We organised a campaign, promised mass non-payment of private water bills. We occupied the stock exchange and brought them to a standstill. We occupied the house of the Scottish office minister and cut off his water to show him what we weren't going to let happen to us. We occupied the merchant bankers who were the main advisers to the government's privatisation plans.

We have pressured local Labour authorities to push for a referendum on water. We won that last April and it was an incredible turnout. Over one million people voted in Strathclyde, and 96% were opposed to the changes.

The government has now ignored that and is going ahead with the water changes. So we are certainly calling for non-cooperation.

We are involved in the opposition to VAT on fuel. We defended families who couldn't pay it. We stopped people from being disconnected.

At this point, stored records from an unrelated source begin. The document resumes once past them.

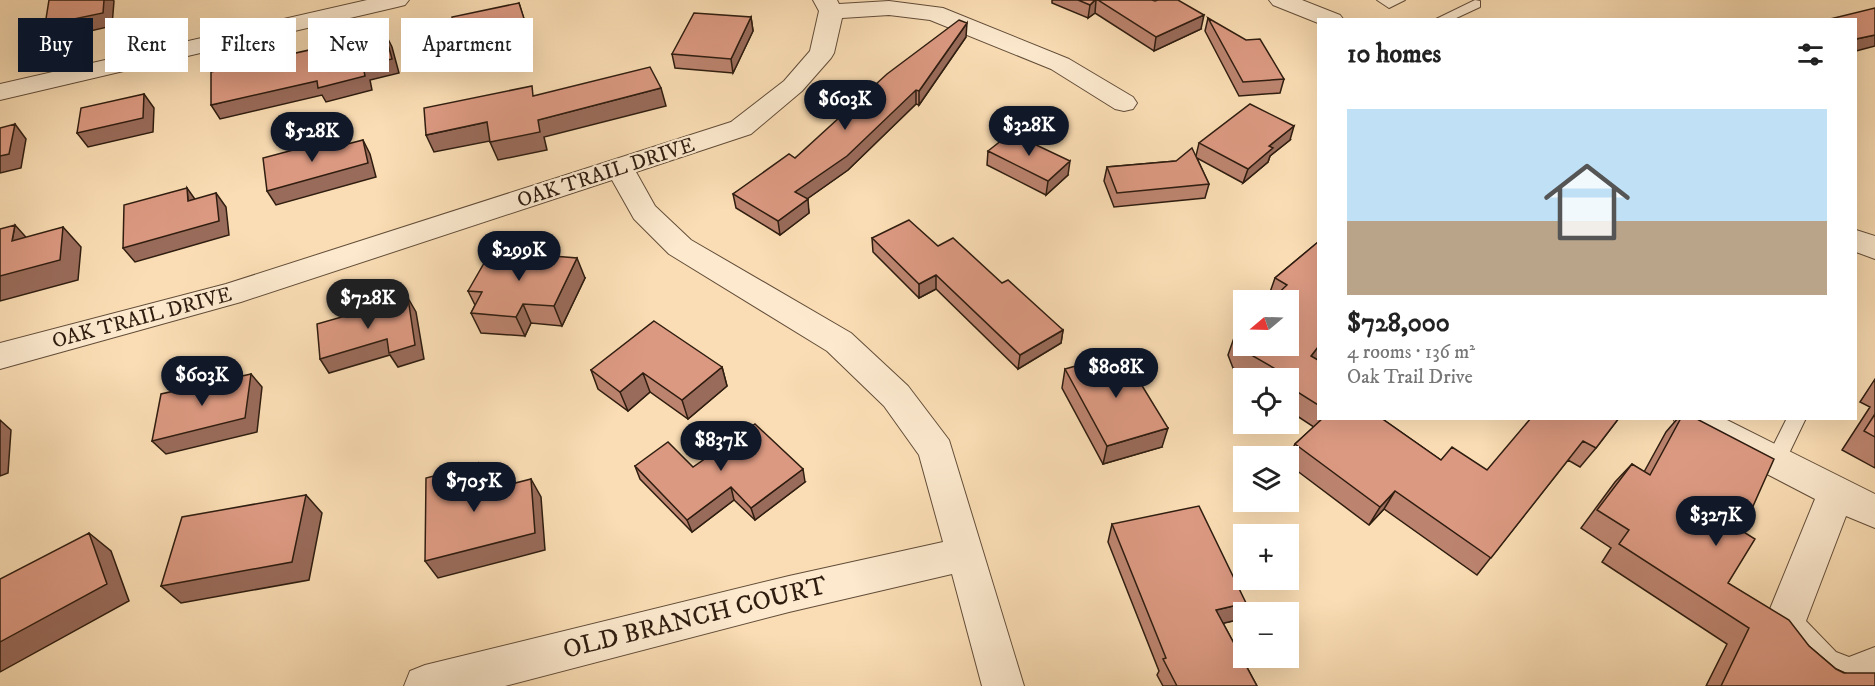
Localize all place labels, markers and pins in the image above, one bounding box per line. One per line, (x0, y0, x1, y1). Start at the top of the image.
pin: $603K (803, 80, 887, 131)
pin: $328K (987, 106, 1071, 157)
pin: $528K (270, 112, 354, 163)
pin: $299K (477, 231, 561, 282)
pin: $728K (326, 279, 410, 330)
pin: $808K (1074, 348, 1158, 399)
pin: $603K (160, 356, 244, 407)
pin: $837K (679, 421, 763, 472)
pin: $705K (432, 462, 516, 513)
pin: $327K (1674, 496, 1758, 547)

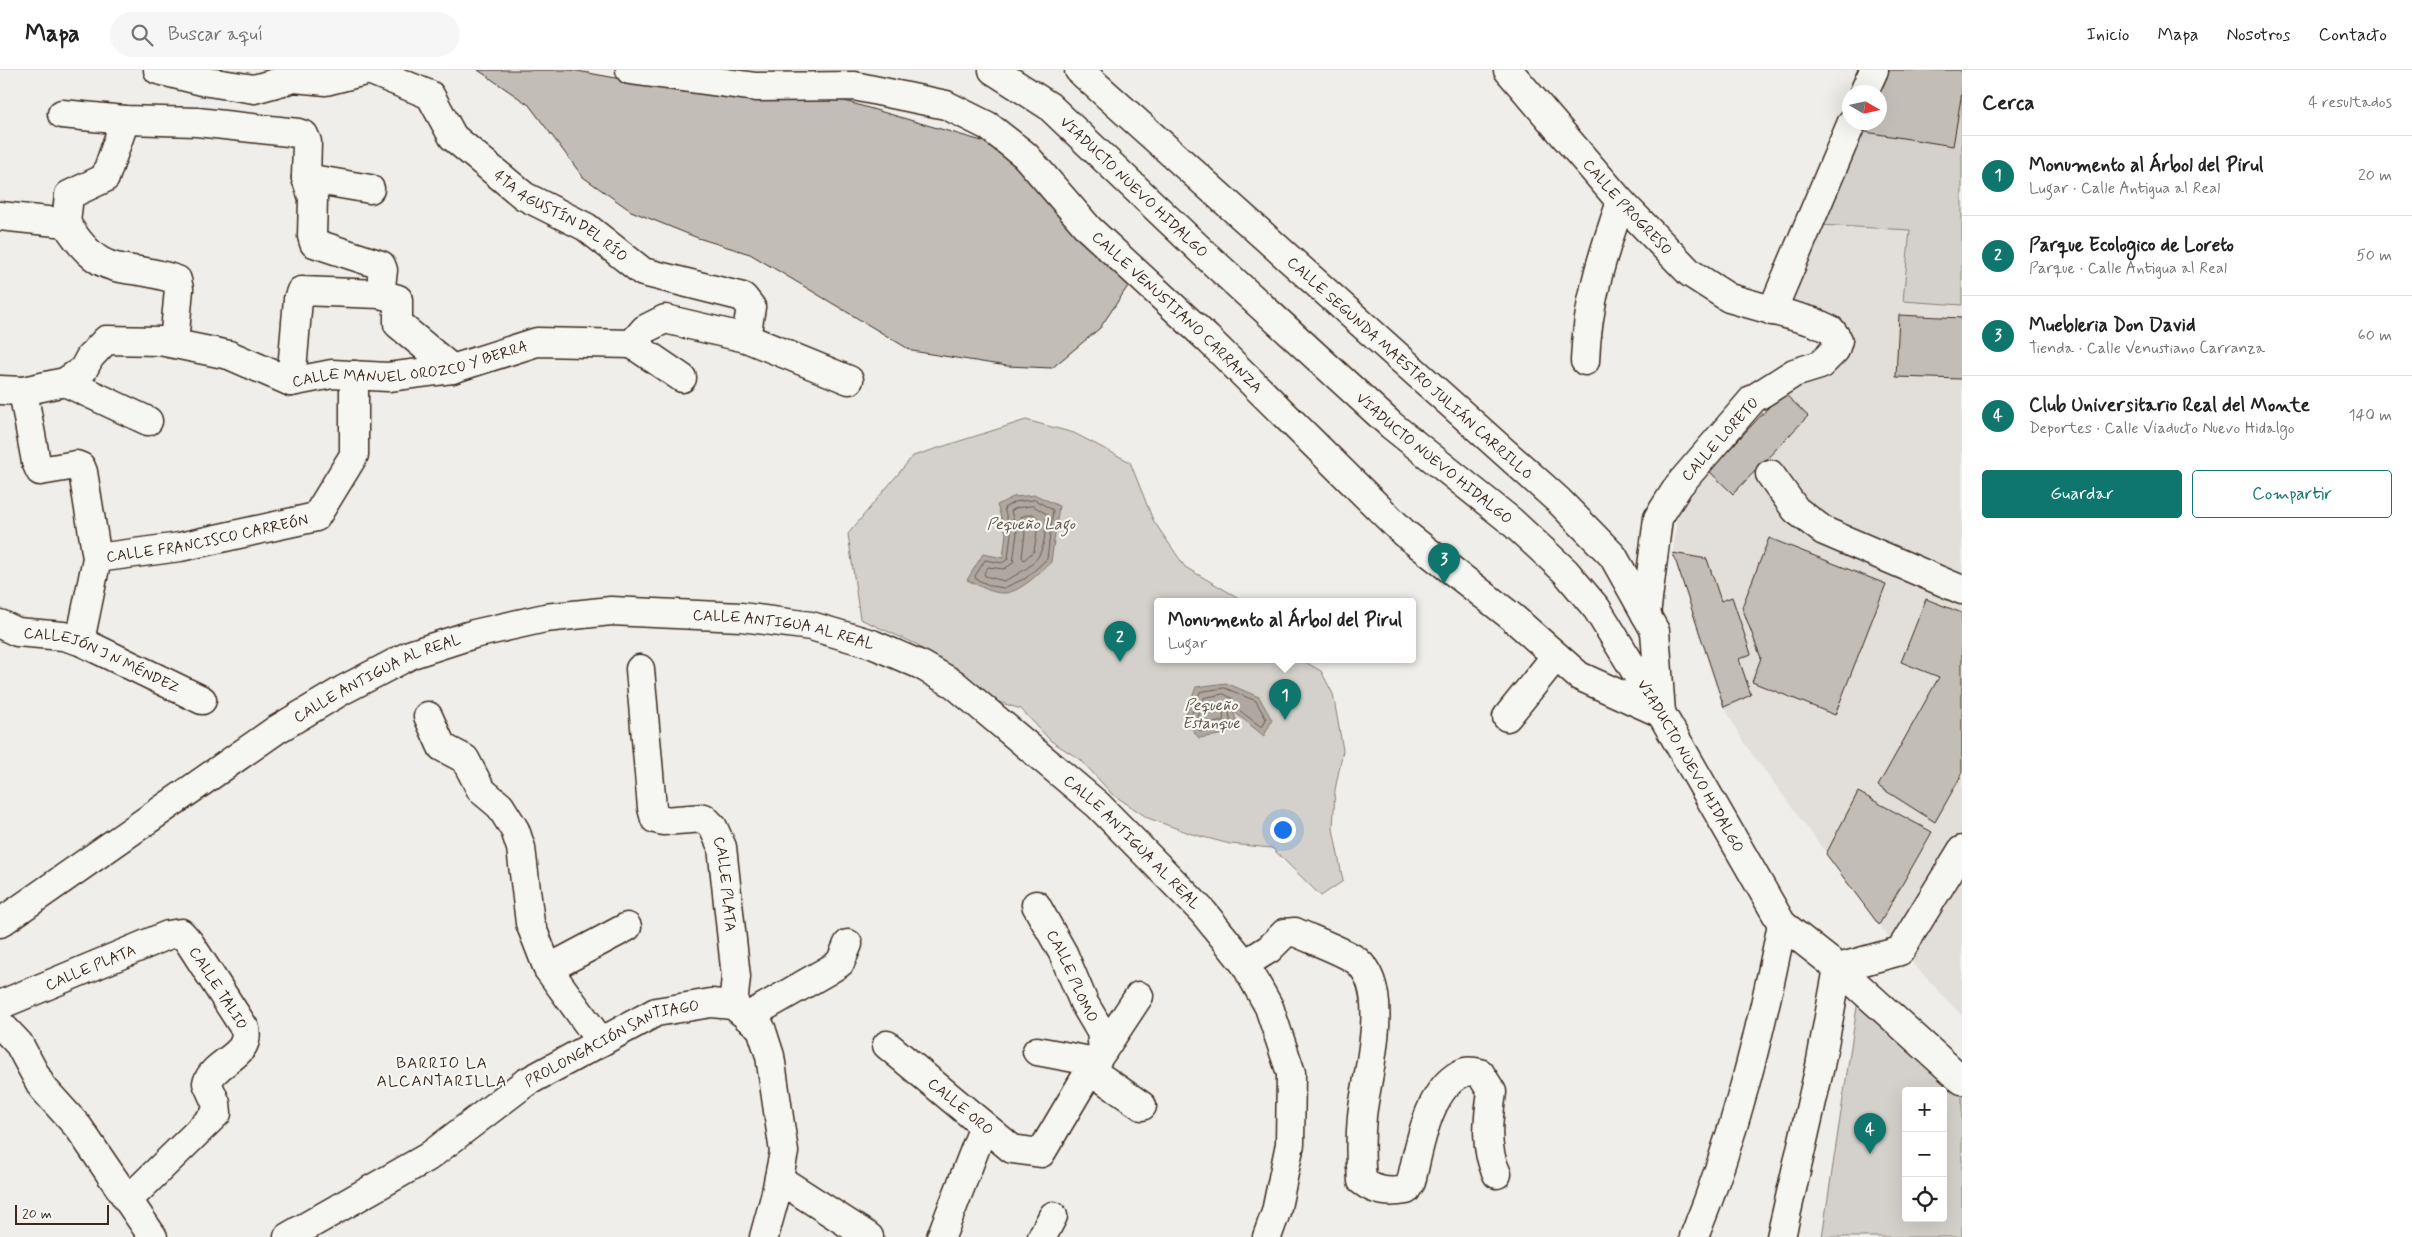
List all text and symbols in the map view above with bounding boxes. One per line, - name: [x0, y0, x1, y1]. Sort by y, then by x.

We have been more recently involved in the criminal justice campaign. We were instrumental in forming the Scottish Alliance against the Bill, which is a broad front which includes environmentalists, anarchists, other socialist groups, nationalists and other people generally on the left.

We have had several demos, all of them illegal. We've refused to apply for permission, on the basis that what this act is about is banning opposition. So if we can show right from the outset that we are not going to accept being banned, then we can take the fight to them.

In June in the European elections we stood a candidate for the first time. It gave us an opportunity to be even more clear about our position on the big issues of the day because it was not fought on local issues but national and international issues. We took 8% of the vote. We were beaten by the nationalists, but we expected that because of the size of their organisation. Remarkably enough, we beat the Tories.

Could you say a bit more about Militant the organisation?

In the west of Scotland is where our biggest membership is; we are weak in the east, not so weak in the north. In the west our membership is about 430 and in the rest of Scotland around 100. There are about 200-250 members who are active out of that, involved in local communities, selling papers, holding meetings, in campaigns.

Could you elaborate a bit more on your attitude to independence and the SNP?

Militant believes in a strong Scottish parliament. We believe we should have more say over the affairs in Scotland, but we don t want a Scottish parliament that becomes a talk shop. We want a socialist Scottish parliament. We want not only fiscal power to raise taxes but more importantly economic power to take companies under public ownership.

Without that type of power what you are going to have is nothing more than a talk shop, which won't in any way meet the aspirations of working-class people.

We don t support complete independence because we think independence by its very nature will promote division and undermine the unity of the working class throughout England, Wales and Scotland. We believe there is room for a much more federal approach to the question of self-determination — the idea of a socialist federation in Britain where Wales, England and Scotland would have fundamental powers over their respective economies.